Free-standing in the 24-hour room of the Robert L. Carothers Library and Learning Commons for the last 20 years was The Daily Grind, a 20-by- 40-foot coffee space comprised of three mobile units.
As the 2016-2017 academic year concluded, it seemed as if the coffee shop had run its course; the espresso machine finished its last brew, the refrigerators were unplugged and lost their cool touch. Items were moved into storage and disappeared from students’ view.
This September, students returned to Kingston only to find the Daily Grind had not been revived. Tables and chairs replaced the space the kiosk previously occupied. As fall semester progressed, there was still no indication that the Daily Grind was slated to return.
However, construction is occurring that was not visible to the student’s eyes, and a newly expanded Daily Grind is slowly being completed.
The new location of the Daily Grind will still be in the 24-hour room, but will replace the old meditation and mother’s rooms. The original timeline for the construction of the coffee stop was two months, with all necessary work to be completed between the end of freshman orientation in June and the start of the fall semester in early September. In reality, the project has reached six months.
“No one could start work until July 1 because we had freshman orientation in here, and they were using all of this space,” associate administrator of dining services Jo-Anne Stephens said. “Unfortunately, with the permits and with different outside vendors we’ve been put behind so many different times.”
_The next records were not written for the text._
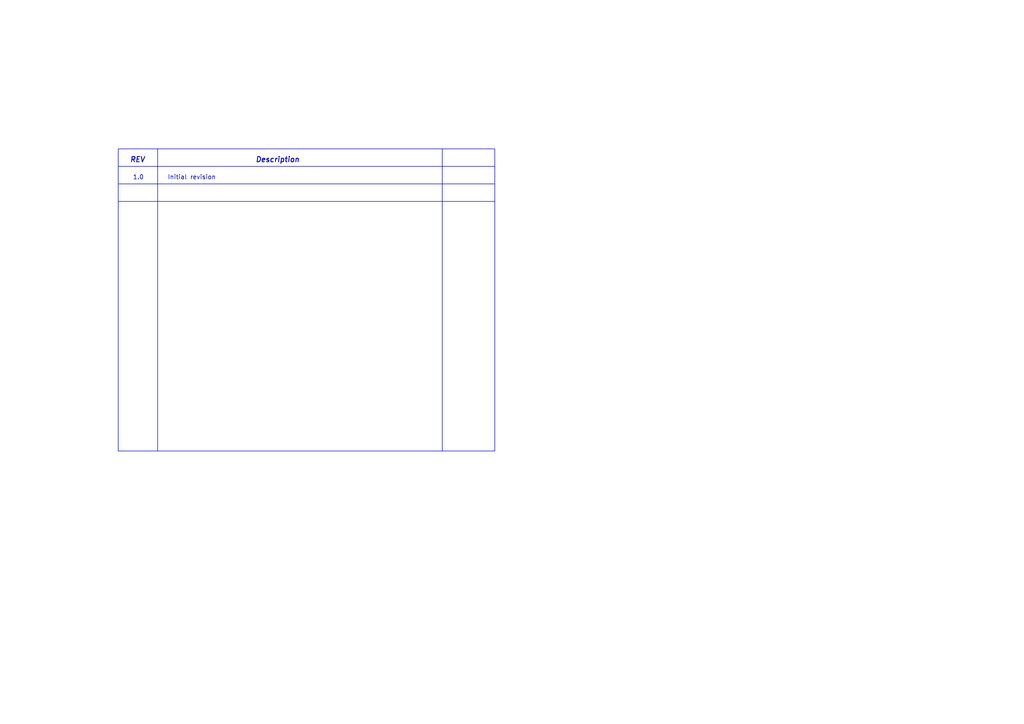
<source format=kicad_sch>
(kicad_sch
	(version 20250114)
	(generator "eeschema")
	(generator_version "9.0")
	(uuid "a237cd56-d154-45fd-b8e6-9d912029035f")
	(paper "A4")
	(title_block
		(title "Revision History")
		(date "2024-09-22")
		(rev "1.0")
	)
	(lib_symbols)
	(rectangle
		(start 34.29 43.18)
		(end 143.51 130.81)
		(stroke
			(width 0)
			(type default)
		)
		(fill
			(type none)
		)
		(uuid eb9943af-15c7-4812-b891-edbe3bd668b6)
	)
	(text "Initial revision"
		(exclude_from_sim no)
		(at 55.626 51.562 0)
		(effects
			(font
				(size 1.27 1.27)
			)
		)
		(uuid "4020eb80-dc0c-4114-a08d-c6970edfc2af")
	)
	(text "1.0"
		(exclude_from_sim no)
		(at 40.132 51.562 0)
		(effects
			(font
				(size 1.27 1.27)
			)
		)
		(uuid "714d3d52-33cf-4a2f-958f-bf1a1c8a9040")
	)
	(text "REV"
		(exclude_from_sim no)
		(at 39.878 46.482 0)
		(effects
			(font
				(size 1.5 1.5)
				(thickness 0.254)
				(bold yes)
				(italic yes)
			)
		)
		(uuid "c56ffd55-1502-4c52-b62f-2b5069571066")
	)
	(text "Description"
		(exclude_from_sim no)
		(at 80.518 46.482 0)
		(effects
			(font
				(size 1.5 1.5)
				(thickness 0.254)
				(bold yes)
				(italic yes)
			)
		)
		(uuid "d03b3a89-8af7-4c72-ae3f-9a7f34d0204b")
	)
	(polyline
		(pts
			(xy 45.72 43.18) (xy 45.72 130.81)
		)
		(stroke
			(width 0)
			(type default)
		)
		(uuid "1baf8aa9-19cc-417c-9803-d0ed8ee19b9c")
	)
	(polyline
		(pts
			(xy 34.29 58.42) (xy 143.51 58.42)
		)
		(stroke
			(width 0)
			(type default)
		)
		(uuid "88e5f67e-ebb1-4c11-8930-5fa452022a05")
	)
	(polyline
		(pts
			(xy 128.27 43.18) (xy 128.27 130.81)
		)
		(stroke
			(width 0)
			(type default)
		)
		(uuid "ba2683bb-e21b-4944-917b-f8e0700ad3b4")
	)
	(polyline
		(pts
			(xy 34.29 53.34) (xy 143.51 53.34)
		)
		(stroke
			(width 0)
			(type default)
		)
		(uuid "ca1fdfcf-d39e-4ea2-97da-daeaf1639b4c")
	)
	(polyline
		(pts
			(xy 34.29 48.26) (xy 143.51 48.26)
		)
		(stroke
			(width 0)
			(type default)
		)
		(uuid "d4fda2f3-bd1a-4738-a813-5dc40e778446")
	)
)

</source>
The expanded timeline has been caused by a number of factors— namely, the acquisition of necessary permits, as well as ensuring on-time performance from electricians and plumbers, according to Stephens. In Rhode Island, anyone wishing to obtain a permit for new construction must first fill out a project certification form, in which they attach blueprint plans for the project, and then must complete a demolition application outlining any possible hazardous materials and outside companies that have installed service connections, or sewer lines, electrical and gas piping, and finally have the building cleared by a local fire marshal before any work can be started.
“The permits did set us back, and I’ve actually postponed the health inspection four times already,” Stephens said. “I don’t have the coffee maker hooked up yet because the electrical inspection hasn’t been done yet, because the electrical hasn’t been finished yet. It’s like one thing leads to another.” Adding to their setback was the fact that the old meditation room needed to be prepared in a manner that allows for the storage and production of food. Fiber reinforced with plastic panels needed to be placed on the walls behind any sink or coffee machine to be in compliance with health department regulations. Additionally, the refrigerators would not fit through the existing doorway, and a brick wall had to be taken down so they could be brought in.
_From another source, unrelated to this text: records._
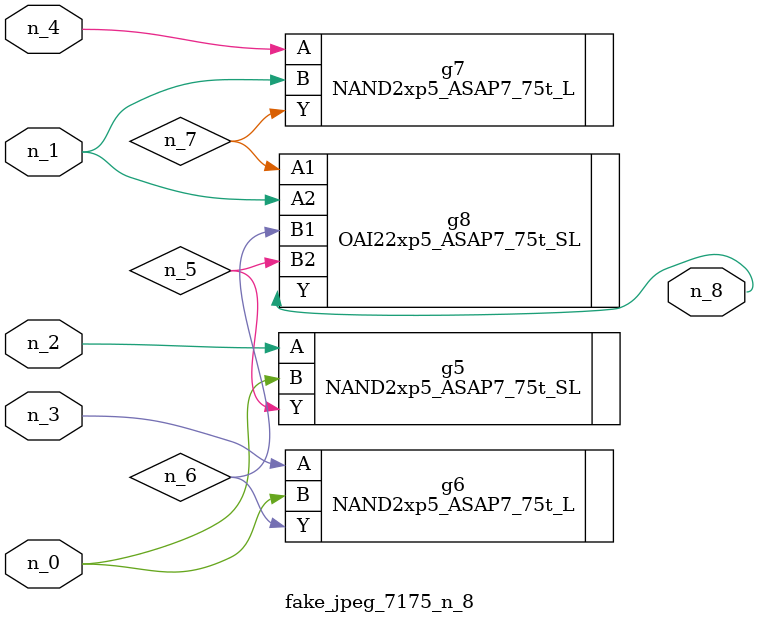
<source format=v>
module fake_jpeg_7175_n_8 (n_3, n_2, n_1, n_0, n_4, n_8);

input n_3;
input n_2;
input n_1;
input n_0;
input n_4;

output n_8;

wire n_6;
wire n_5;
wire n_7;

NAND2xp5_ASAP7_75t_SL g5 ( 
.A(n_2),
.B(n_0),
.Y(n_5)
);

NAND2xp5_ASAP7_75t_L g6 ( 
.A(n_3),
.B(n_0),
.Y(n_6)
);

NAND2xp5_ASAP7_75t_L g7 ( 
.A(n_4),
.B(n_1),
.Y(n_7)
);

OAI22xp5_ASAP7_75t_SL g8 ( 
.A1(n_7),
.A2(n_1),
.B1(n_6),
.B2(n_5),
.Y(n_8)
);


endmodule
</source>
The Daily Grind’s absence has affected students and the University alike. The coffee stand employed 20 students, who have not been able to work this semester.
“Up to this point in the fall semester last year, we had almost $75,00 in sales, which of course, we don’t have any of this year,” Stephens said. “I’ve got 20 employees who haven’t worked all semester. The employees really take pride and love the Daily Grind and want to work here.”
Stephens hopes to have a soft opening for the new Daily Grind by next Sunday, Dec. 10, that all electrical and plumbing systems will be completed by this Wednesday, Dec. 6, and that inspections will be completed by next Friday, Dec. 8 to begin training the employees.
“We recognize that there was a need here,” she said. “We have had some sort of coffee business for 20 years here in the library, and even if we don’t make money, we still know we need to be here. It’s providing a service for the students.”
If the construction of the Daily Grind is not completed by next Sunday and the coffee brewer and refrigerators are not able to be used, Stephens will be bringing in coffee from catering services and selling single cups during finals week.
“I know that students need this and want this,” she said. “It’s really taken a hit, and it’s too bad that we couldn’t be up for September.”